Не вышло с состраданием. Даже наоборот, просьба прозвучала как стон: дескать, только тебя тут не хватало с твоими соплями. Собственно, а чего придуриваться-то? На самом деле было не до соседки, хоть она тут обрыдайся.
– С чего вы взяли? – совершенно металлическим голосом отчеканила блондинка, убрав руки от лица. – Не мешайте думать. Я вообще никогда не плачу.
«Зараза!» – рявкнул про себя Рюрик, но вслух, конечно же, ничего не сказал, а лишь резко вскочил и снова начал хаотично прочёсывать двор, стараясь барражировать как можно дальше от вредной дамочки.
Когда они оба уже совершенно отчаялись и даже перестали вяло переругиваться, Свах нашёлся.

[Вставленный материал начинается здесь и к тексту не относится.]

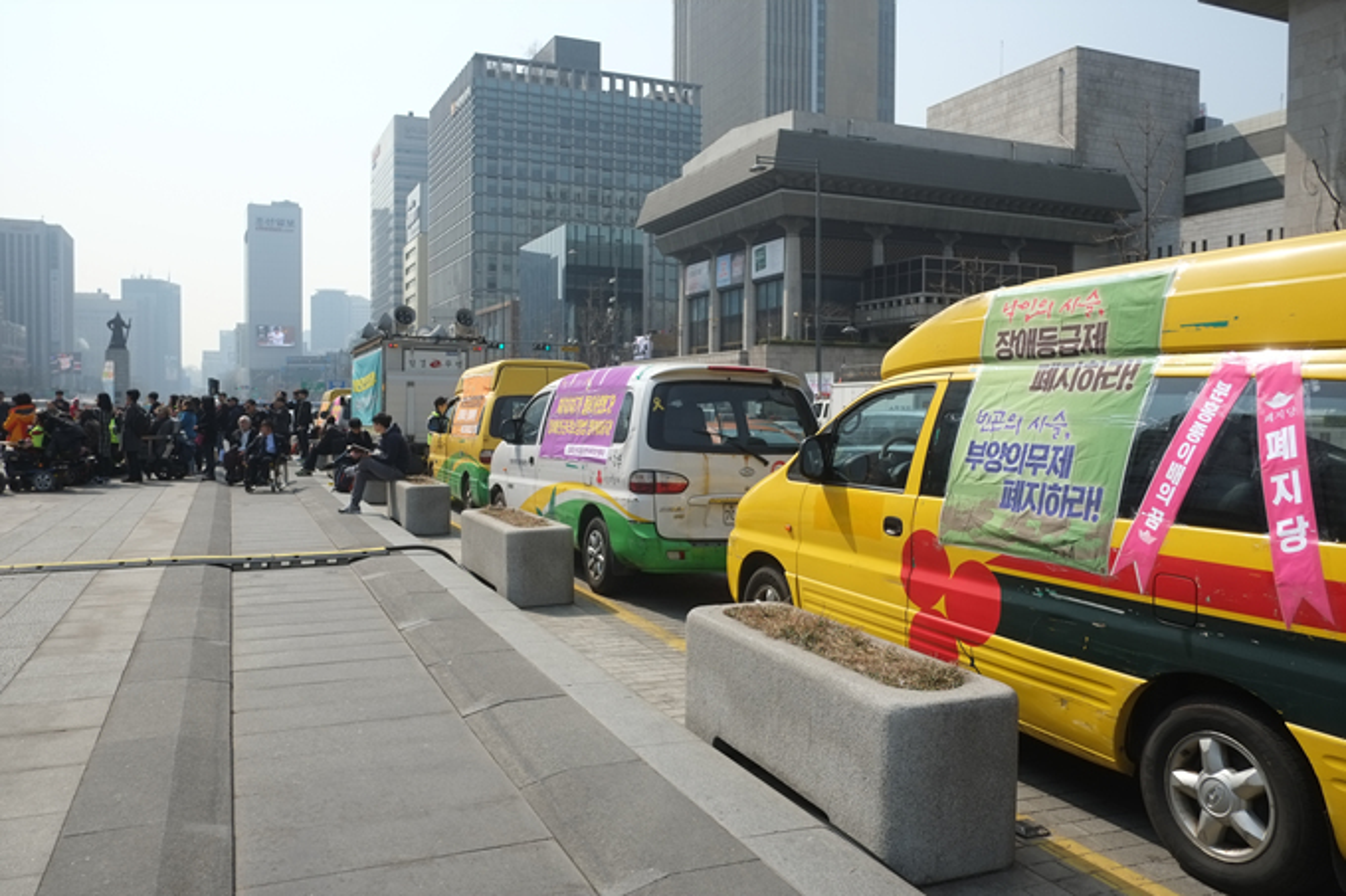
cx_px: 673
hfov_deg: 67.4
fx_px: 1009
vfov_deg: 47.9
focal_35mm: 27
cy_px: 448
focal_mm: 18
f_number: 4
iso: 250
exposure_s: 1/1600
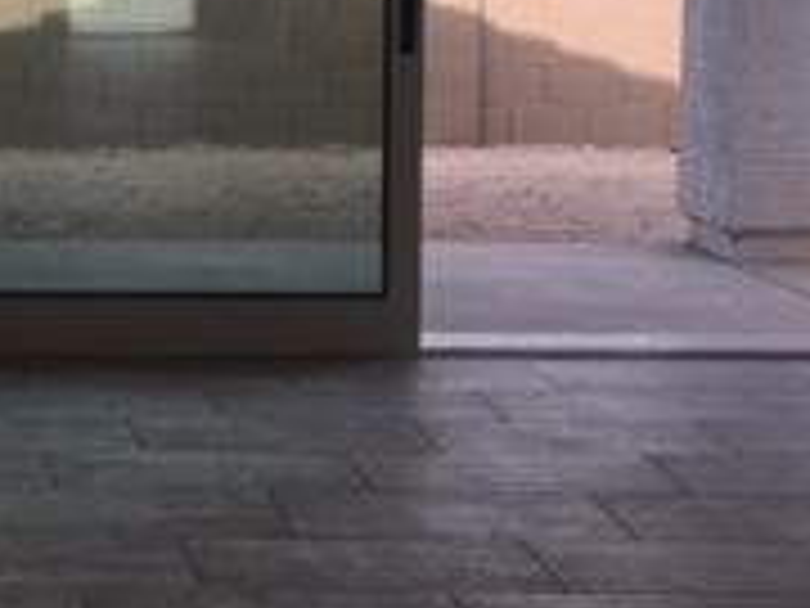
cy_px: 0
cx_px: -158
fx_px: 2410
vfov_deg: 14.1
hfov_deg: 18.1
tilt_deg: -4.9
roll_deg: -0.5
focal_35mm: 103
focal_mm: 4.15
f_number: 2.2
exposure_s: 1/615
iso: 25
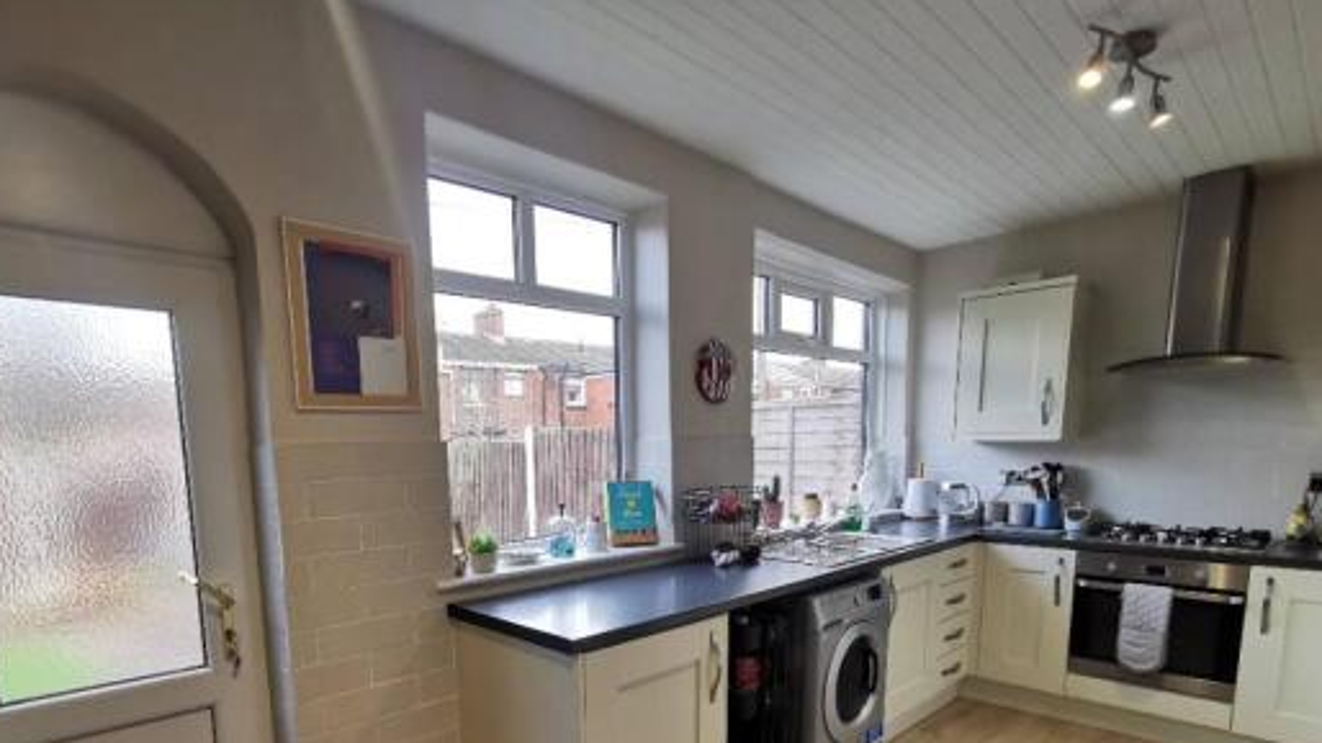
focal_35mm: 21
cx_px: 595
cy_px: 551
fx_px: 736
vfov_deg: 51.4
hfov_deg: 83.6
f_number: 2.2
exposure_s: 1/50
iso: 125
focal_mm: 2.26
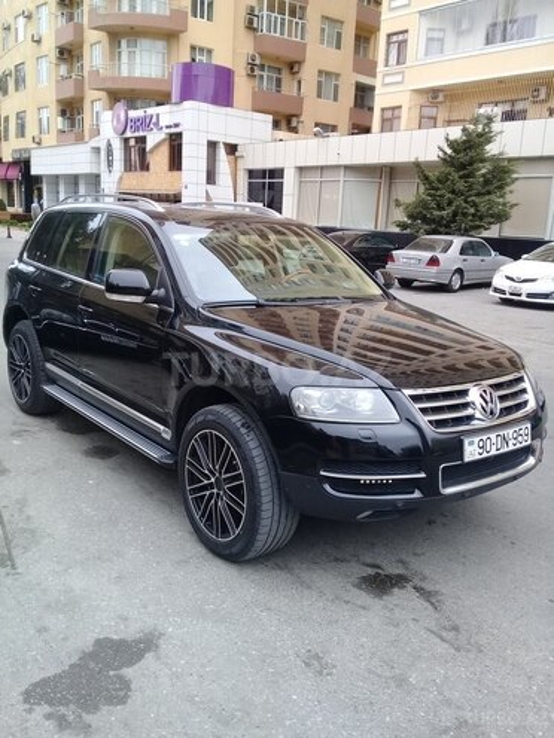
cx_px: 277
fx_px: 662
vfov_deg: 58.4
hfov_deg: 45.4
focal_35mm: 31
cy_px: 369
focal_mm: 3.3
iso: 50
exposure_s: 1/140
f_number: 2.2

Он бежал по пустынной, освещённой яркими фонарями дорожке, смешно раскидывая в стороны короткие лапки. Уши развевались, как грива у Сивки-Бурки.
Не сговариваясь, блондинка и Рюрик бросились навстречу щенку. Одновременно наклонившись к мелкому негодяю, они едва не треснулись лбами, на мгновение переключившись с радостной волны на привычное уже раздражение.
Они встретились взглядами и впервые вместо колкостей промолчали. Было не до обмена «любезностями». Атмосфера вокруг них была густо наполнена непередаваемо гадким смрадом. Рюрик даже затруднился бы описать, с чем можно было сравнить эту невероятную вонь.